Combien coûte une assurance après résiliation

Comptez 4 500 à 7 000 € par an la première année, selon le motif et le reste du dossier — soit 40 à 80 % au-dessus d’un profil standard. Ce surcoût n’est pas une punition permanente : après douze à vingt-quatre mois de contrat honoré sans sinistre, le marché se rouvre et les prix redescendent. La première année est un péage, pas un plafond ; les fourchettes détaillées sont dans notre page tarif assurance VTC.

Le fichier AGIRA : moins effrayant que sa réputation

Les résiliations sont enregistrées dans un fichier professionnel consultable par les assureurs, géré par l’AGIRA. Deux choses à savoir. L’inscription est limitée dans le temps — quelques années selon la nature de l’information, pas une marque à vie. Et vous disposez d’un droit d’accès : vous pouvez demander ce qui figure vous concernant, ce qui vaut toujours mieux que de spéculer. Le fonctionnement, les durées et la procédure de consultation sont détaillés dans comment sortir du fichier AGIRA.

Si tout le monde refuse : le Bureau Central de Tarification

Dernier filet légal : après un refus écrit d’un assureur, le BCT peut le contraindre à vous couvrir en responsabilité civile, au tarif qu’il fixe. La garantie obtenue est minimale — RC seule, ni dommages, ni conducteur, ni remplacement — mais elle rend le travail légal pendant que vous reconstruisez votre dossier. Procédure, formulaires et délais dans notre article BCT : le dernier recours.

Ne plus jamais y revenir

Trois habitudes éliminent l’essentiel du risque de re-résiliation. Le prélèvement annuel plutôt que mensuel quand la trésorerie le permet — la plupart des résiliations pour non-paiement naissent d’un mensuel qui saute pendant un creux d’activité. La déclaration exacte de l’usage et du kilométrage — la fausse déclaration se découvre toujours au pire moment. Et la déclaration calculée des petits sinistres : réparer une rayure de sa poche coûte souvent moins cher que la majoration qu’elle déclencherait. Le reste relève du contrat bien choisi dès le départ — notre comparatif vous y aide.

Questions fréquentes

Puis-je continuer à rouler le temps de retrouver un assureur ?

Non. Dès la résiliation effective, rouler — même à vide, même pour rentrer chez vous — constitue une conduite sans assurance : délit à 3 750 € d’amende, et responsabilité personnelle illimitée en cas d’accident.
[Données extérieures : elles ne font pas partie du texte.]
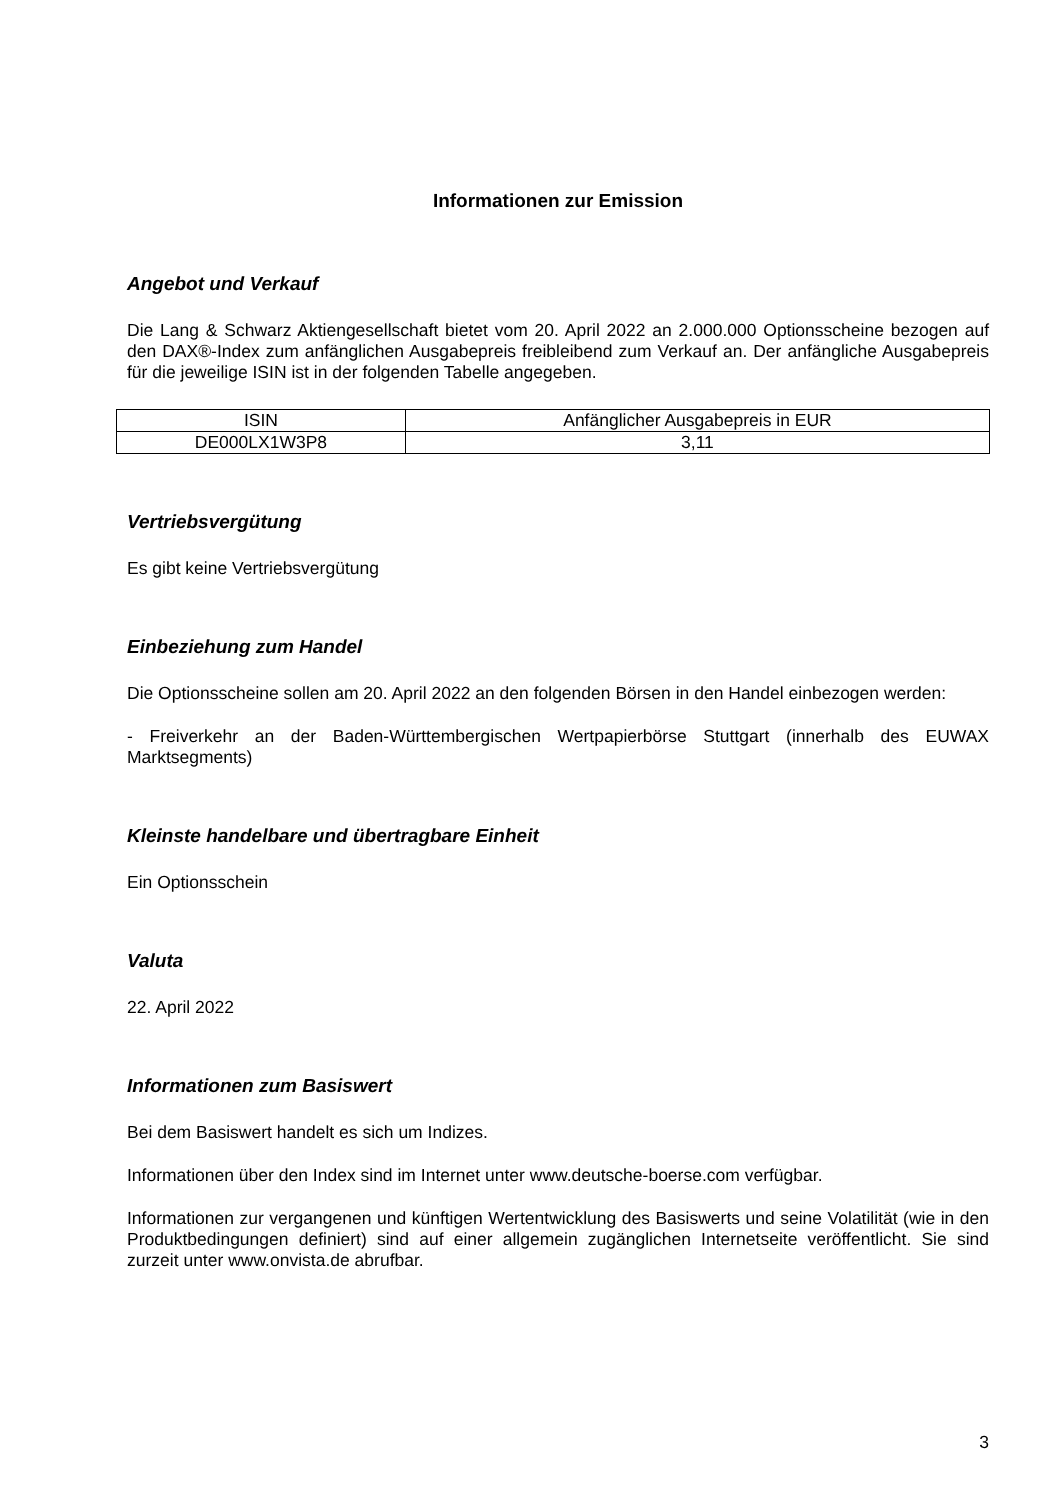Informationen zur Emission
Angebot und Verkauf
Die Lang & Schwarz Aktiengesellschaft bietet vom 20. April 2022 an 2.000.000 Optionsscheine bezogen auf den DAX®-Index zum anfänglichen Ausgabepreis freibleibend zum Verkauf an. Der anfängliche Ausgabepreis für die jeweilige ISIN ist in der folgenden Tabelle angegeben.
| ISIN | Anfänglicher Ausgabepreis in EUR |
| DE000LX1W3P8 | 3,11 |
Vertriebsvergütung
Es gibt keine Vertriebsvergütung
Einbeziehung zum Handel
Die Optionsscheine sollen am 20. April 2022 an den folgenden Börsen in den Handel einbezogen werden:
- Freiverkehr an der Baden-Württembergischen Wertpapierbörse Stuttgart (innerhalb des EUWAX Marktsegments)
Kleinste handelbare und übertragbare Einheit
Ein Optionsschein
Valuta
22. April 2022
Informationen zum Basiswert
Bei dem Basiswert handelt es sich um Indizes.
Informationen über den Index sind im Internet unter www.deutsche-boerse.com verfügbar.
Informationen zur vergangenen und künftigen Wertentwicklung des Basiswerts und seine Volatilität (wie in den Produktbedingungen definiert) sind auf einer allgemein zugänglichen Internetseite veröffentlicht. Sie sind zurzeit unter www.onvista.de abrufbar.
3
C’est la raison pour laquelle chaque jour compte.

Dois-je déclarer ma résiliation au nouvel assureur ?

Oui, systématiquement — la question figure dans tout formulaire de souscription, et l’information est vérifiable. Une résiliation assumée se place ; une résiliation cachée, découverte, devient une fausse déclaration et une deuxième résiliation, bien pire que la première.

Mon assureur peut-il me résilier après un seul sinistre ?

Seulement si le contrat le prévoit expressément, et avec un préavis d’un mois. La résiliation à l’échéance annuelle, elle, est un droit de l’assureur avec deux mois de préavis — comme elle est le vôtre. Vérifiez la clause « résiliation après sinistre » avant de signer un contrat.